On the downside, the mat this mulch forms can turn into a watertight barrier that prevents rainwater from reaching the soil surface. If you’re in a dry climate, you’ll need to periodically inspect the soil after it rains or water your garden to ensure enough water is finding its way through the mulch.

Deters Weeds and Insects

Unlike coarser mulch, such as wood chips, a dense mat of gorilla hair mulch lets little light through, inhibiting the growth of weeds. In a wet climate, however, you might find weeds growing on top of the mulch. This problem is even more likely if you make the mistake of putting non-biodegradable landscaping fabric under the mulch.

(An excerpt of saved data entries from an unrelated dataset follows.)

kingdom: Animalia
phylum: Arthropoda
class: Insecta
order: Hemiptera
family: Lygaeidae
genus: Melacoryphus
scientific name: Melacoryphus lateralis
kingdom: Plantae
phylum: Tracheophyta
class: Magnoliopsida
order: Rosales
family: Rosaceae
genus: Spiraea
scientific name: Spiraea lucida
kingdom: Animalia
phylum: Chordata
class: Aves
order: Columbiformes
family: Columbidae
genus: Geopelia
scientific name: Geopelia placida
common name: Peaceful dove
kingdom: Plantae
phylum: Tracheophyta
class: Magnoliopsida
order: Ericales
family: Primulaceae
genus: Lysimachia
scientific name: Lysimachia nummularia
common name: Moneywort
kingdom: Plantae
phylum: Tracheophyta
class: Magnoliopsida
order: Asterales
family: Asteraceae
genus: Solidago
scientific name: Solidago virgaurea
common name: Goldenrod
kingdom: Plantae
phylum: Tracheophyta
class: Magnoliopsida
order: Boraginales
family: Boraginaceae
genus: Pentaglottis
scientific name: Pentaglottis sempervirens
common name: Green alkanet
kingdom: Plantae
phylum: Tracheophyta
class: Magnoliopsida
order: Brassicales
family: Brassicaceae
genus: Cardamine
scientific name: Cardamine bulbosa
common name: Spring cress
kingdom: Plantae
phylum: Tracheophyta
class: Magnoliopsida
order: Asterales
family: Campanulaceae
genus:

The natural oils in redwood and cedar bark deter plant-damaging insects, such as beetles, moths, and ants. With cedar gorilla hair, these oils also emit a distinct cedar scent most people find pleasant. What’s more, the texture is difficult for slugs and snails to navigate, so they’re less likely to reach your plants.

Keeps Working for Years

As a coarse, fibrous material, gorilla hair mulch decomposes more slowly than finer mulches. Redwood and cedar also resist rot well. These properties combined give you a mulch that will stay on your garden longer than other types of wood-based mulches.

Although the color will fade, this mulch performs well for three or four years, depending on your climate. That means less mulching work for you. Its durability is one big reason gorilla hair mulch is popular for use around commercial properties.

Your plants also benefit from the relatively slow release of nitrogen and other nutrients. Because the mulch stays in place as it decomposes, it will also hold valuable nutrients in the soil, keeping them from washing away in the rain.

On the other hand, because it provides nutrients so slowly, it’s not as effective for use as a supplemental fertilizer as grass clippings, leaf compost, and other rapidly decomposing mulches.

The mulch works well in garden beds with shrubs and larger perennial plants. For an annual bed, it’s less than ideal. Gorilla hair mulch won’t break down for several years, so you’ll need to move it aside to replant the bed each year.

Offers a Distinctive Appearance

The rich color and fluffy texture of gorilla hair mulch make it an eye-catching addition to the garden. It’s available in both natural light brownish-red and naturally dyed black varieties, so you can choose a color that either blends in with your local soil or contrasts with it, depending on your preference.

Not everyone is a fan of this mulch’s looks, though. Some find the color too unnatural and conspicuous. Because gorilla hair mulch is so often used around office buildings and businesses, it can give a home something of a cold, commercial feel.

Poses a Potential Hazard to Pets

Although gorilla hair mulch is natural and non-toxic, it can pose a choking hazard to dogs, small livestock such as goats, and other animals that might chew on the fibers. If you have a curious dog that likes to chew, you’ll be better off with something other than gorilla hair mulch, such as leaf compost or very finely shredded cedar.

Easy to Use

If gorilla hair mulch sounds like something your garden beds could benefit from, late spring or early autumn are the best times to get started. Apply a layer of 2 to 3 inches, or up to 4 inches to prevent soil compaction in areas with high foot traffic. Leave 3 inches of open ground around your plants to let air reach the stems.

Once the mulch begins to mat, occasionally inspect the soil under it to be sure it’s getting enough water and not harboring weeds.

With its ability to stay put, gorilla hair mulch is the perfect solution for landscaping a slope or a wind-blown garden bed. Its longevity also makes it a smart choice if you’d rather not apply new mulch every year. If you’re looking for something that blends in or breaks down fast, though, this isn’t the best mulch for you.